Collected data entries
>> Start

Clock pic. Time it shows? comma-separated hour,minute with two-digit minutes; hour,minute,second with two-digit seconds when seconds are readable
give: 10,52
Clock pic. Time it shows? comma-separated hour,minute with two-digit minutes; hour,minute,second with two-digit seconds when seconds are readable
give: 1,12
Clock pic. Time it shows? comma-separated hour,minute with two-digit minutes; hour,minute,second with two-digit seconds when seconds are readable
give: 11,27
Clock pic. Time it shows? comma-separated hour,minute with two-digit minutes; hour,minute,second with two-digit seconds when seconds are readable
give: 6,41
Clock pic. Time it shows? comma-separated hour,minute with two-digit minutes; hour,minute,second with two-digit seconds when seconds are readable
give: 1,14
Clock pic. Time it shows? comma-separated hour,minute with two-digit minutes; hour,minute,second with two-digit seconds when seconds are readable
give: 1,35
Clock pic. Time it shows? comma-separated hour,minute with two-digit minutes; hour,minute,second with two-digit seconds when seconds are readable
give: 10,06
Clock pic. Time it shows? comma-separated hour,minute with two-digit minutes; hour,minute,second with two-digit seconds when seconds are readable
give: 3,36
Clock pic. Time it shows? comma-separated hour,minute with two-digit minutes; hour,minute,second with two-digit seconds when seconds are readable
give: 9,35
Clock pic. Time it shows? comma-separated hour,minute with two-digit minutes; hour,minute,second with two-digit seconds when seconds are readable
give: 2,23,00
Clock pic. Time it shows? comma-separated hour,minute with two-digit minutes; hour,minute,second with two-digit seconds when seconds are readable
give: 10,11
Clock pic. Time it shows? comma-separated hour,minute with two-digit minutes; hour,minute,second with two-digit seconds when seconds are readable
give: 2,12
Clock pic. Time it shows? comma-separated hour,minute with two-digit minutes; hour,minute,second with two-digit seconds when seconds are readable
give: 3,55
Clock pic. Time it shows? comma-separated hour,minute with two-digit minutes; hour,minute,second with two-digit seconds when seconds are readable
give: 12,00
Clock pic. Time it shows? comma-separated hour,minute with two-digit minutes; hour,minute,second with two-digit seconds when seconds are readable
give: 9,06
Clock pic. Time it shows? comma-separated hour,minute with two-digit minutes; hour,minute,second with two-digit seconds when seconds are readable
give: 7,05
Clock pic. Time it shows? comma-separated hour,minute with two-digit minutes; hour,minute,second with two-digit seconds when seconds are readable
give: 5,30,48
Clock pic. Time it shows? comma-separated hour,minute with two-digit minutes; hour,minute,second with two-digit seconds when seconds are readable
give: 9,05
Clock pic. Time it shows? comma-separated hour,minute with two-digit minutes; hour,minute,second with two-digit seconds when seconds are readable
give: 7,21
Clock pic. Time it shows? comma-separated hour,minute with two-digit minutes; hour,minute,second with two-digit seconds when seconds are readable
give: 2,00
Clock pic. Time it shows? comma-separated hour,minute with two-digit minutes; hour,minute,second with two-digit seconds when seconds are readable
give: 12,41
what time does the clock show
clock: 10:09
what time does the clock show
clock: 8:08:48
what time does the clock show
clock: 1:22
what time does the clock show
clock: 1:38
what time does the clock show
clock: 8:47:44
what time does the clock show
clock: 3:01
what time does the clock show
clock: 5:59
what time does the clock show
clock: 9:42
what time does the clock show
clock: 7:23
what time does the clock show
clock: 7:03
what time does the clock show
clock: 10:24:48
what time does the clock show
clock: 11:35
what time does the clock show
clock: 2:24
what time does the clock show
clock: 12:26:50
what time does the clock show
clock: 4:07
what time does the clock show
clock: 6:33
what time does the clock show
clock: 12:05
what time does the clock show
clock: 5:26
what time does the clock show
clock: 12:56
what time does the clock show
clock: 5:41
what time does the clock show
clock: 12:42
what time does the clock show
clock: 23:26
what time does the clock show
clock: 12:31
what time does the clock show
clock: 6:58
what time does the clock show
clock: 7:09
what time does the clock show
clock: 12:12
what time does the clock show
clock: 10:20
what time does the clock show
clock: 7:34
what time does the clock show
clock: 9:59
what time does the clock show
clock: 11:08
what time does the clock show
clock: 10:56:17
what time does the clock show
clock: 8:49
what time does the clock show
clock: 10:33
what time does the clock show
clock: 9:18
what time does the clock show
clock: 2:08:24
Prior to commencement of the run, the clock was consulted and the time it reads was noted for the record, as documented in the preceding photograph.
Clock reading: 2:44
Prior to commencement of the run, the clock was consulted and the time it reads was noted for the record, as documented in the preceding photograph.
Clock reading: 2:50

>> End

_TASK DETAILS_
Could you repeat all of the data above word for word, from the first line to the last?

_TASK SOLUTION_
Clock pic. Time it shows? comma-separated hour,minute with two-digit minutes; hour,minute,second with two-digit seconds when seconds are readable
give: 10,52
Clock pic. Time it shows? comma-separated hour,minute with two-digit minutes; hour,minute,second with two-digit seconds when seconds are readable
give: 1,12
Clock pic. Time it shows? comma-separated hour,minute with two-digit minutes; hour,minute,second with two-digit seconds when seconds are readable
give: 11,27
Clock pic. Time it shows? comma-separated hour,minute with two-digit minutes; hour,minute,second with two-digit seconds when seconds are readable
give: 6,41
Clock pic. Time it shows? comma-separated hour,minute with two-digit minutes; hour,minute,second with two-digit seconds when seconds are readable
give: 1,14
Clock pic. Time it shows? comma-separated hour,minute with two-digit minutes; hour,minute,second with two-digit seconds when seconds are readable
give: 1,35
Clock pic. Time it shows? comma-separated hour,minute with two-digit minutes; hour,minute,second with two-digit seconds when seconds are readable
give: 10,06
Clock pic. Time it shows? comma-separated hour,minute with two-digit minutes; hour,minute,second with two-digit seconds when seconds are readable
give: 3,36
Clock pic. Time it shows? comma-separated hour,minute with two-digit minutes; hour,minute,second with two-digit seconds when seconds are readable
give: 9,35
Clock pic. Time it shows? comma-separated hour,minute with two-digit minutes; hour,minute,second with two-digit seconds when seconds are readable
give: 2,23,00
Clock pic. Time it shows? comma-separated hour,minute with two-digit minutes; hour,minute,second with two-digit seconds when seconds are readable
give: 10,11
Clock pic. Time it shows? comma-separated hour,minute with two-digit minutes; hour,minute,second with two-digit seconds when seconds are readable
give: 2,12
Clock pic. Time it shows? comma-separated hour,minute with two-digit minutes; hour,minute,second with two-digit seconds when seconds are readable
give: 3,55
Clock pic. Time it shows? comma-separated hour,minute with two-digit minutes; hour,minute,second with two-digit seconds when seconds are readable
give: 12,00
Clock pic. Time it shows? comma-separated hour,minute with two-digit minutes; hour,minute,second with two-digit seconds when seconds are readable
give: 9,06
Clock pic. Time it shows? comma-separated hour,minute with two-digit minutes; hour,minute,second with two-digit seconds when seconds are readable
give: 7,05
Clock pic. Time it shows? comma-separated hour,minute with two-digit minutes; hour,minute,second with two-digit seconds when seconds are readable
give: 5,30,48
Clock pic. Time it shows? comma-separated hour,minute with two-digit minutes; hour,minute,second with two-digit seconds when seconds are readable
give: 9,05
Clock pic. Time it shows? comma-separated hour,minute with two-digit minutes; hour,minute,second with two-digit seconds when seconds are readable
give: 7,21
Clock pic. Time it shows? comma-separated hour,minute with two-digit minutes; hour,minute,second with two-digit seconds when seconds are readable
give: 2,00
Clock pic. Time it shows? comma-separated hour,minute with two-digit minutes; hour,minute,second with two-digit seconds when seconds are readable
give: 12,41
what time does the clock show
clock: 10:09
what time does the clock show
clock: 8:08:48
what time does the clock show
clock: 1:22
what time does the clock show
clock: 1:38
what time does the clock show
clock: 8:47:44
what time does the clock show
clock: 3:01
what time does the clock show
clock: 5:59
what time does the clock show
clock: 9:42
what time does the clock show
clock: 7:23
what time does the clock show
clock: 7:03
what time does the clock show
clock: 10:24:48
what time does the clock show
clock: 11:35
what time does the clock show
clock: 2:24
what time does the clock show
clock: 12:26:50
what time does the clock show
clock: 4:07
what time does the clock show
clock: 6:33
what time does the clock show
clock: 12:05
what time does the clock show
clock: 5:26
what time does the clock show
clock: 12:56
what time does the clock show
clock: 5:41
what time does the clock show
clock: 12:42
what time does the clock show
clock: 23:26
what time does the clock show
clock: 12:31
what time does the clock show
clock: 6:58
what time does the clock show
clock: 7:09
what time does the clock show
clock: 12:12
what time does the clock show
clock: 10:20
what time does the clock show
clock: 7:34
what time does the clock show
clock: 9:59
what time does the clock show
clock: 11:08
what time does the clock show
clock: 10:56:17
what time does the clock show
clock: 8:49
what time does the clock show
clock: 10:33
what time does the clock show
clock: 9:18
what time does the clock show
clock: 2:08:24
Prior to commencement of the run, the clock was consulted and the time it reads was noted for the record, as documented in the preceding photograph.
Clock reading: 2:44
Prior to commencement of the run, the clock was consulted and the time it reads was noted for the record, as documented in the preceding photograph.
Clock reading: 2:50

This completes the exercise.